Die Mythen von der Furggelen aus gesehen

Statt auf den Grossen Mythen, vom Grossen Mythen nach Einsiedeln wandern

by Moritz

Gut, wer noch nie auf dem Grossen Mythen war, sollte sich ihn zuerst vornehmen. Wer aber gerne etwas länger unterwegs ist und eine schöne Landschaft in den Voralpen mit ruhigen Ecken sucht, diese Wanderung ist genau das. Wie aber auch der Mythen ist diese Wanderung nichts für Anfänger. Sie ist nicht schwierig, aber sehr anstrengend.

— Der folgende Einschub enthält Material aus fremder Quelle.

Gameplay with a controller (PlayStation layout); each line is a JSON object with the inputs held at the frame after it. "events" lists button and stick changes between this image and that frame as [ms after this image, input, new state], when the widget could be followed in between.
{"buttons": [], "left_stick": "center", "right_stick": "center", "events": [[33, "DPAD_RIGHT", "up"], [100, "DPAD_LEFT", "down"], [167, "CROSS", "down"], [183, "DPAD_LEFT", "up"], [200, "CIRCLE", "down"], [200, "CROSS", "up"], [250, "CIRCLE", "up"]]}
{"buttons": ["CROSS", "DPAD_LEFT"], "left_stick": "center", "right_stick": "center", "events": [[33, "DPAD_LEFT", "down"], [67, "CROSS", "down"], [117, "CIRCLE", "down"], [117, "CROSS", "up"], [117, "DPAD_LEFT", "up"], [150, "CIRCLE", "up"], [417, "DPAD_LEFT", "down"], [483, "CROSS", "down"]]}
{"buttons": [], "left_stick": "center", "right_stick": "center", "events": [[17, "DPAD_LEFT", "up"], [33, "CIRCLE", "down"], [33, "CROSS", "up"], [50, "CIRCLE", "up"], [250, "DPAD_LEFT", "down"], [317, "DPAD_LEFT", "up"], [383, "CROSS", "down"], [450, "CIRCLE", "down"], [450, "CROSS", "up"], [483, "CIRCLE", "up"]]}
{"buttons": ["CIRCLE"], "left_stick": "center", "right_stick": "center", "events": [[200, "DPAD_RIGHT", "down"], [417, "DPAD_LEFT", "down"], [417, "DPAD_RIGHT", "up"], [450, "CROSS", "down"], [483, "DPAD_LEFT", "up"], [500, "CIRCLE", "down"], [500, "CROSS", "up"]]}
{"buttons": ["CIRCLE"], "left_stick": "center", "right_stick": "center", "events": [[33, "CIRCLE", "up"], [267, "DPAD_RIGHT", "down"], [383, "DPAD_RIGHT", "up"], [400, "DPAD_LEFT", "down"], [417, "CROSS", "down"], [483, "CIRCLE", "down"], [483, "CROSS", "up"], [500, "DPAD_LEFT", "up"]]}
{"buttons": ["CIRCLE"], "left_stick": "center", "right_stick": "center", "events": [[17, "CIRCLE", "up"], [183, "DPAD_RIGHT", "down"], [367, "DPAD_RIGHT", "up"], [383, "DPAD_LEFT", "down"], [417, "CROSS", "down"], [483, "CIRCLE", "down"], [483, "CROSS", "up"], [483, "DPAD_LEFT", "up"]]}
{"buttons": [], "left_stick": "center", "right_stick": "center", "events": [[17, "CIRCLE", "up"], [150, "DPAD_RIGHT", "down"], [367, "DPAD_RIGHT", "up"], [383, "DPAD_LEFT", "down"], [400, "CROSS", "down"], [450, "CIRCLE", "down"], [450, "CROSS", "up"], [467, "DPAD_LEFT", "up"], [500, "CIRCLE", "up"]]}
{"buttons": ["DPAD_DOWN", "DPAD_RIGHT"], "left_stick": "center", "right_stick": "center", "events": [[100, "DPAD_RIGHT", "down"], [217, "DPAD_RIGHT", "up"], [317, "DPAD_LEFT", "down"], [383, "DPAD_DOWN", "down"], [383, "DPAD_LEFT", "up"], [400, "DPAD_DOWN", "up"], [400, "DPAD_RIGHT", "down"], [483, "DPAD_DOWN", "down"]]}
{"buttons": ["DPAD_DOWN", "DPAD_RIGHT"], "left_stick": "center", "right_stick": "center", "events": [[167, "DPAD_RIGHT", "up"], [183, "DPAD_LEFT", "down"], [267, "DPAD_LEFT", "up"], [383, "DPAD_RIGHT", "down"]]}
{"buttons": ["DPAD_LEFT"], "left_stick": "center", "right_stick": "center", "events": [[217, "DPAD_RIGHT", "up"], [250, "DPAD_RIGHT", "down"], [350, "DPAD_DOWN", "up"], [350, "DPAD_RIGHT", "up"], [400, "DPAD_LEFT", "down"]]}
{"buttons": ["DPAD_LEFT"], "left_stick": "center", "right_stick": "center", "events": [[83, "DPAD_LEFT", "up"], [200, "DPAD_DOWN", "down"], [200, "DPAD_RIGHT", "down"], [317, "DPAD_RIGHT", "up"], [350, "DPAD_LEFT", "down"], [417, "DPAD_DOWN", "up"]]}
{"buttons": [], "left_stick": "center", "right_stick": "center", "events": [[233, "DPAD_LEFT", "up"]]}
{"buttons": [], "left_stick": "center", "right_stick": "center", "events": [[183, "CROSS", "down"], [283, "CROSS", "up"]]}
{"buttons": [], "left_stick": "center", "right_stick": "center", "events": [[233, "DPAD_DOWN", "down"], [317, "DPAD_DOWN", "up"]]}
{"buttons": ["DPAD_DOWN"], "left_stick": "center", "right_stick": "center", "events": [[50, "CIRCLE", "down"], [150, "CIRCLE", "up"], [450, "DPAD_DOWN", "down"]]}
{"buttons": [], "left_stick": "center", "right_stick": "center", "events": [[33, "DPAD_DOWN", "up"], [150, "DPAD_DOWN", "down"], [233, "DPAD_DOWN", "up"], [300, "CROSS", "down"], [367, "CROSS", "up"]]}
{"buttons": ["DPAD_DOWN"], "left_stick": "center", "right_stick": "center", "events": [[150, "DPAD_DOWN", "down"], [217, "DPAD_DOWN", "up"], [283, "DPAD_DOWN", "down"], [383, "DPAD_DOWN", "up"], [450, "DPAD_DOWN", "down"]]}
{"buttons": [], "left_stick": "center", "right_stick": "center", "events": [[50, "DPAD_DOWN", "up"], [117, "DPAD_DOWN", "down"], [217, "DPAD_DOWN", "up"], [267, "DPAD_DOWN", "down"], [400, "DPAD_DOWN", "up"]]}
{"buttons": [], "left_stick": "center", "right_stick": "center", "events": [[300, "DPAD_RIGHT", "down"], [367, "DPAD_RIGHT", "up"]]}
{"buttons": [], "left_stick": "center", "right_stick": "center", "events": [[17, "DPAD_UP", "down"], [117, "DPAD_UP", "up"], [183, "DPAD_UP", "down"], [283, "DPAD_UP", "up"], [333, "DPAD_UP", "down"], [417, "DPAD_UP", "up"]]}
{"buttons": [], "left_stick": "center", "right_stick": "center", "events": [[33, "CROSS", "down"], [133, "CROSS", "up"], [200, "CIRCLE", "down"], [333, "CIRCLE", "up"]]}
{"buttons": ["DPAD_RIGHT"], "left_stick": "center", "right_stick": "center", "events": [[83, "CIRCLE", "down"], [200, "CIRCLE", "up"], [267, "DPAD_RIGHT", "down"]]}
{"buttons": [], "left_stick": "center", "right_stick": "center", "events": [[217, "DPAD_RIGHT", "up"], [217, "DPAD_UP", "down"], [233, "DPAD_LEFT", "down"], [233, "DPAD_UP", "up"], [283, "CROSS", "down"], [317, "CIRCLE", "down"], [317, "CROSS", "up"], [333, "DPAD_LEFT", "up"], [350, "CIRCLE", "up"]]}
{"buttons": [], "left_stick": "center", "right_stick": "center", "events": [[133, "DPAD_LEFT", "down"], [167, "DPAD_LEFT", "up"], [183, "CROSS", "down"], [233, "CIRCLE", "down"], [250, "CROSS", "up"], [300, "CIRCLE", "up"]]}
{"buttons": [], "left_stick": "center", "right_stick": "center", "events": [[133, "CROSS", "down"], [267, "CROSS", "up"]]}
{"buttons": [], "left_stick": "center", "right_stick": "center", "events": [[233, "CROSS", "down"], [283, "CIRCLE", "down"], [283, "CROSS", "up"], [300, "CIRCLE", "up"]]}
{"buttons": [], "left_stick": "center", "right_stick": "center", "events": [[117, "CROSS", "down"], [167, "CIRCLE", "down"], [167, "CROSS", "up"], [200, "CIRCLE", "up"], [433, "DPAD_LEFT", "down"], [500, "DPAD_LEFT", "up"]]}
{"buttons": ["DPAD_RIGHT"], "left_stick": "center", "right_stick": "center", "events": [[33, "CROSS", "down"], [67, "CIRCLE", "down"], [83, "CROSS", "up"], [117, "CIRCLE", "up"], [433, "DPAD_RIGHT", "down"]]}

Brunni – Holzegg – Furggelenstock – Butzigflue – Stockhütte – Amselspitz – Chli Amseln – Einsiedeln

6 h 45 min, 20 km, 1 055 m ↑, 1 275 m ↓

Die Wanderung hat mich gereizt, da sie natürlich den Grossen Mythen bietet, aber auch Moorlandschaften und ich habe das Ziel, den Bahnhof Einsiedeln, immer im Auge. Zudem kann man sie notfalls abkürzen. Man muss also nicht die ganzen 20 Kilometer wandern. Was eigentlich für mich auch ganz in Ordnung gewesen wäre, aber da war ich schon zu nah am Ziel.

Gestartet in Brunni und hoch zur Holzegg. Natürlich könnte man auch das Seilbähnli nehmen, aber… Auf der Holzegg eine erste Verschnaufpause mit Sicht auf den Grossen Mythen. Wer auf den Mythen möchte. Ich habe den Mythenweg hier beschrieben.

Von der Holzegg (hier kommt man auf die 5. Etappe des Schwyzer Höhenwegs) geht es Richtung Roteflue (ein alternativer Startpunkt für die Mythenwanderung) und entsprechend hat es noch einige Wanderer. Aber der Weg biegt dann bald mal ab und dann ist man etwas alleiniger unterwegs. Der Weg bis zum Furggelenstock geht durch Alpweiden, lichte Baumgruppen und Mooren… Also das bleibt jetzt eigentlich so bis nach Einsiedeln. Wem das also jetzt schon nicht passt, der sollte besser umkehren… Man verpasst aber eine wunderbare Aussicht ins Alptal, zu den Mythen und die Ybrig-Region.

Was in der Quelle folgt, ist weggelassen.